◆ WHAT TO DO:
Could you reproduce every record below exactly as it stands?

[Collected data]
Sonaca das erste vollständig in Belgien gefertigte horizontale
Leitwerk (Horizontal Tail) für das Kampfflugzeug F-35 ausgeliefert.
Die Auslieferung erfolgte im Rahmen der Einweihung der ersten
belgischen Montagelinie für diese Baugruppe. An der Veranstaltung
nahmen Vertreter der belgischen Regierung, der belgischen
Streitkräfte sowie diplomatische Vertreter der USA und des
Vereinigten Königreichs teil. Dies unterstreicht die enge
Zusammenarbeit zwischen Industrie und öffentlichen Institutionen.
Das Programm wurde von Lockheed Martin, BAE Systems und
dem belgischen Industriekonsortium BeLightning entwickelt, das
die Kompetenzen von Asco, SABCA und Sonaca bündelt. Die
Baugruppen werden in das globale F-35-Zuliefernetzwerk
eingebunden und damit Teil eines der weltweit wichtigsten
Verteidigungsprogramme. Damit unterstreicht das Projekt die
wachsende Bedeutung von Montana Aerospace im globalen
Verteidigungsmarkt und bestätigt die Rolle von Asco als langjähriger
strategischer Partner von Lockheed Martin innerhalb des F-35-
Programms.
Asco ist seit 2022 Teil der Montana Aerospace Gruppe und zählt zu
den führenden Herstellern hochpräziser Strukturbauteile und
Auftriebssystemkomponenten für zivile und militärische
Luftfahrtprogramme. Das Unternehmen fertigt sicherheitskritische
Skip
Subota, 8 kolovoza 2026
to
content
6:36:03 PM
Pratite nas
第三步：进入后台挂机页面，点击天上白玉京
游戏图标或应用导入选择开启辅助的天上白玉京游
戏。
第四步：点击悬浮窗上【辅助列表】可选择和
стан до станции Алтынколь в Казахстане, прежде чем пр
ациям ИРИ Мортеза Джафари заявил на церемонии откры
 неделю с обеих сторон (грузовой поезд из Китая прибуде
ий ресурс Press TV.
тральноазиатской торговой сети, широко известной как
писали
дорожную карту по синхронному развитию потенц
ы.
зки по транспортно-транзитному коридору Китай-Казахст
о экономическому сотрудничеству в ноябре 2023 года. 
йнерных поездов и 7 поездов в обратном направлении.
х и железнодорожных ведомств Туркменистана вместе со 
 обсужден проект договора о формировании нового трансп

◆ ANSWER TO THE PROBLEM:
Sonaca das erste vollständig in Belgien gefertigte horizontale
Leitwerk (Horizontal Tail) für das Kampfflugzeug F-35 ausgeliefert.
Die Auslieferung erfolgte im Rahmen der Einweihung der ersten
belgischen Montagelinie für diese Baugruppe. An der Veranstaltung
nahmen Vertreter der belgischen Regierung, der belgischen
Streitkräfte sowie diplomatische Vertreter der USA und des
Vereinigten Königreichs teil. Dies unterstreicht die enge
Zusammenarbeit zwischen Industrie und öffentlichen Institutionen.
Das Programm wurde von Lockheed Martin, BAE Systems und
dem belgischen Industriekonsortium BeLightning entwickelt, das
die Kompetenzen von Asco, SABCA und Sonaca bündelt. Die
Baugruppen werden in das globale F-35-Zuliefernetzwerk
eingebunden und damit Teil eines der weltweit wichtigsten
Verteidigungsprogramme. Damit unterstreicht das Projekt die
wachsende Bedeutung von Montana Aerospace im globalen
Verteidigungsmarkt und bestätigt die Rolle von Asco als langjähriger
strategischer Partner von Lockheed Martin innerhalb des F-35-
Programms.
Asco ist seit 2022 Teil der Montana Aerospace Gruppe und zählt zu
den führenden Herstellern hochpräziser Strukturbauteile und
Auftriebssystemkomponenten für zivile und militärische
Luftfahrtprogramme. Das Unternehmen fertigt sicherheitskritische
Skip
Subota, 8 kolovoza 2026
to
content
6:36:03 PM
Pratite nas
第三步：进入后台挂机页面，点击天上白玉京
游戏图标或应用导入选择开启辅助的天上白玉京游
戏。
第四步：点击悬浮窗上【辅助列表】可选择和
стан до станции Алтынколь в Казахстане, прежде чем пр
ациям ИРИ Мортеза Джафари заявил на церемонии откры
 неделю с обеих сторон (грузовой поезд из Китая прибуде
ий ресурс Press TV.
тральноазиатской торговой сети, широко известной как
писали
дорожную карту по синхронному развитию потенц
ы.
зки по транспортно-транзитному коридору Китай-Казахст
о экономическому сотрудничеству в ноябре 2023 года. 
йнерных поездов и 7 поездов в обратном направлении.
х и железнодорожных ведомств Туркменистана вместе со 
 обсужден проект договора о формировании нового трансп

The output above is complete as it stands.